[start of Entries supplied]

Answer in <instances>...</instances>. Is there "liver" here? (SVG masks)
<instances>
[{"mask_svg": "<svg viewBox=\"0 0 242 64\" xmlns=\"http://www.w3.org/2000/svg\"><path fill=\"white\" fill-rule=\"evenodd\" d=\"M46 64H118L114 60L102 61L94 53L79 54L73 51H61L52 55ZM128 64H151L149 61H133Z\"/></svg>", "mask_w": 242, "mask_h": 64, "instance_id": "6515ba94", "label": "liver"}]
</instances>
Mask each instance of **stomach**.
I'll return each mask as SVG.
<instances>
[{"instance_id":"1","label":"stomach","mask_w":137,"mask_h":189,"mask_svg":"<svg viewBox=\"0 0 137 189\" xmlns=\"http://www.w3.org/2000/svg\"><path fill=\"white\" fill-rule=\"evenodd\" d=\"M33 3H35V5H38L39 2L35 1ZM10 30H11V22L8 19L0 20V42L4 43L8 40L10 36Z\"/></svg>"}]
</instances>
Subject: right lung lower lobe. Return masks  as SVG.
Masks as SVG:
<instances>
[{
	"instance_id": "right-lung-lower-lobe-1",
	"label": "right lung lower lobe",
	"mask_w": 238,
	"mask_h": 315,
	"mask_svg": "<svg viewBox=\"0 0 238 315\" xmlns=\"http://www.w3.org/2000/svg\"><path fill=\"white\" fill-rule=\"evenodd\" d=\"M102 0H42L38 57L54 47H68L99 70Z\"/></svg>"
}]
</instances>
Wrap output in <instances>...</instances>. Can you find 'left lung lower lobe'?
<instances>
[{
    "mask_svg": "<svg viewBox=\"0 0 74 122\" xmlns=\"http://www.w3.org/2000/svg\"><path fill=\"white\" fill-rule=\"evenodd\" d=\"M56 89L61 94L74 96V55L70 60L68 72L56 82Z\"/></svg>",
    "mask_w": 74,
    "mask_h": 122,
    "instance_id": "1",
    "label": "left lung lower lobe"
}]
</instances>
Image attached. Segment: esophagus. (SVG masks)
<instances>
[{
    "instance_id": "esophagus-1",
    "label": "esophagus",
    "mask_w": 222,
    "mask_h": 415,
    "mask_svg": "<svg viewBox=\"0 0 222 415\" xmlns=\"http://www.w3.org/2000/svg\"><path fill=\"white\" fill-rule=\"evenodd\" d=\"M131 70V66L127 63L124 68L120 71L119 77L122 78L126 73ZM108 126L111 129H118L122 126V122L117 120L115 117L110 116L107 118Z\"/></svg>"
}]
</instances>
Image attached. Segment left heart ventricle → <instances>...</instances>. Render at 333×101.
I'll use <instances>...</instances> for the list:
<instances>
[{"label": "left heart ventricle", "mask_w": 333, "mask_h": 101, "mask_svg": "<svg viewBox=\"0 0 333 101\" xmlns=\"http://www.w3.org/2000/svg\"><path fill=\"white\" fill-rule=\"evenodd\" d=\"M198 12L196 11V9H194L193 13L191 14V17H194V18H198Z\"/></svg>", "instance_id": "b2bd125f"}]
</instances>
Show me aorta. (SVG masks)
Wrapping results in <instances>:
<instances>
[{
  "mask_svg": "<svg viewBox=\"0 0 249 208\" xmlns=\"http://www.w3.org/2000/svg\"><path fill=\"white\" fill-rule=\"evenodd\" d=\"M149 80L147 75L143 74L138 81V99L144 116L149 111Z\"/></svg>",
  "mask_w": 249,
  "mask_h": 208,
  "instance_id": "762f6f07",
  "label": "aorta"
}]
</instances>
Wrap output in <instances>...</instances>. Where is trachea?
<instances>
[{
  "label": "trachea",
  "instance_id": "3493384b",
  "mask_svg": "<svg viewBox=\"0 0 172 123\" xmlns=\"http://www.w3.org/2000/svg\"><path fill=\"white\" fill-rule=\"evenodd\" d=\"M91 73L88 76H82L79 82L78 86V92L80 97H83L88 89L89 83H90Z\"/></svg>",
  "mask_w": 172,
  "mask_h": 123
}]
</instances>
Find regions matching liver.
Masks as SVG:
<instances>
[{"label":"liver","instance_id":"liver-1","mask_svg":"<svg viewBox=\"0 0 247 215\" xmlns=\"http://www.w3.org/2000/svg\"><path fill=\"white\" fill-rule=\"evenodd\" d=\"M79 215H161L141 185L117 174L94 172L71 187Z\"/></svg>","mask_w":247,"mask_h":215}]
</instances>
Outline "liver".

[end of Entries supplied]

## Set task
Print all of the material above again, word for word and line by line, from the first line to the last.

## Final result
Answer in <instances>...</instances>. Is there "liver" here? (SVG masks)
<instances>
[{"mask_svg": "<svg viewBox=\"0 0 242 64\" xmlns=\"http://www.w3.org/2000/svg\"><path fill=\"white\" fill-rule=\"evenodd\" d=\"M46 64H118L114 60L102 61L94 53L79 54L73 51H61L52 55ZM128 64H151L149 61H133Z\"/></svg>", "mask_w": 242, "mask_h": 64, "instance_id": "6515ba94", "label": "liver"}]
</instances>
Mask each instance of **stomach**.
I'll return each mask as SVG.
<instances>
[{"instance_id":"1","label":"stomach","mask_w":137,"mask_h":189,"mask_svg":"<svg viewBox=\"0 0 137 189\" xmlns=\"http://www.w3.org/2000/svg\"><path fill=\"white\" fill-rule=\"evenodd\" d=\"M33 3H35V5H38L39 2L35 1ZM10 30H11V22L8 19L0 20V42L4 43L8 40L10 36Z\"/></svg>"}]
</instances>
Subject: right lung lower lobe. Return masks  as SVG.
Masks as SVG:
<instances>
[{
	"instance_id": "right-lung-lower-lobe-1",
	"label": "right lung lower lobe",
	"mask_w": 238,
	"mask_h": 315,
	"mask_svg": "<svg viewBox=\"0 0 238 315\" xmlns=\"http://www.w3.org/2000/svg\"><path fill=\"white\" fill-rule=\"evenodd\" d=\"M102 0H42L38 57L54 47H68L99 70Z\"/></svg>"
}]
</instances>
Wrap output in <instances>...</instances>. Can you find 'left lung lower lobe'?
<instances>
[{
    "mask_svg": "<svg viewBox=\"0 0 74 122\" xmlns=\"http://www.w3.org/2000/svg\"><path fill=\"white\" fill-rule=\"evenodd\" d=\"M56 89L61 94L74 96V55L70 60L68 72L56 82Z\"/></svg>",
    "mask_w": 74,
    "mask_h": 122,
    "instance_id": "1",
    "label": "left lung lower lobe"
}]
</instances>
Image attached. Segment: esophagus. (SVG masks)
<instances>
[{
    "instance_id": "esophagus-1",
    "label": "esophagus",
    "mask_w": 222,
    "mask_h": 415,
    "mask_svg": "<svg viewBox=\"0 0 222 415\" xmlns=\"http://www.w3.org/2000/svg\"><path fill=\"white\" fill-rule=\"evenodd\" d=\"M131 70V66L127 63L124 68L120 71L119 77L122 78L126 73ZM108 126L111 129H118L122 126V122L117 120L115 117L110 116L107 118Z\"/></svg>"
}]
</instances>
Image attached. Segment left heart ventricle → <instances>...</instances>. Render at 333×101.
I'll use <instances>...</instances> for the list:
<instances>
[{"label": "left heart ventricle", "mask_w": 333, "mask_h": 101, "mask_svg": "<svg viewBox=\"0 0 333 101\" xmlns=\"http://www.w3.org/2000/svg\"><path fill=\"white\" fill-rule=\"evenodd\" d=\"M198 12L196 11V9H194L193 13L191 14V17H194V18H198Z\"/></svg>", "instance_id": "b2bd125f"}]
</instances>
Show me aorta. (SVG masks)
Wrapping results in <instances>:
<instances>
[{
  "mask_svg": "<svg viewBox=\"0 0 249 208\" xmlns=\"http://www.w3.org/2000/svg\"><path fill=\"white\" fill-rule=\"evenodd\" d=\"M149 80L147 75L143 74L138 81V99L144 116L149 111Z\"/></svg>",
  "mask_w": 249,
  "mask_h": 208,
  "instance_id": "762f6f07",
  "label": "aorta"
}]
</instances>
Wrap output in <instances>...</instances>. Where is trachea?
<instances>
[{
  "label": "trachea",
  "instance_id": "3493384b",
  "mask_svg": "<svg viewBox=\"0 0 172 123\" xmlns=\"http://www.w3.org/2000/svg\"><path fill=\"white\" fill-rule=\"evenodd\" d=\"M91 73L88 76H82L79 82L78 86V92L80 97H83L88 89L89 83H90Z\"/></svg>",
  "mask_w": 172,
  "mask_h": 123
}]
</instances>
Find regions matching liver.
Masks as SVG:
<instances>
[{"label":"liver","instance_id":"liver-1","mask_svg":"<svg viewBox=\"0 0 247 215\" xmlns=\"http://www.w3.org/2000/svg\"><path fill=\"white\" fill-rule=\"evenodd\" d=\"M79 215H161L141 185L117 174L94 172L71 187Z\"/></svg>","mask_w":247,"mask_h":215}]
</instances>
Outline "liver".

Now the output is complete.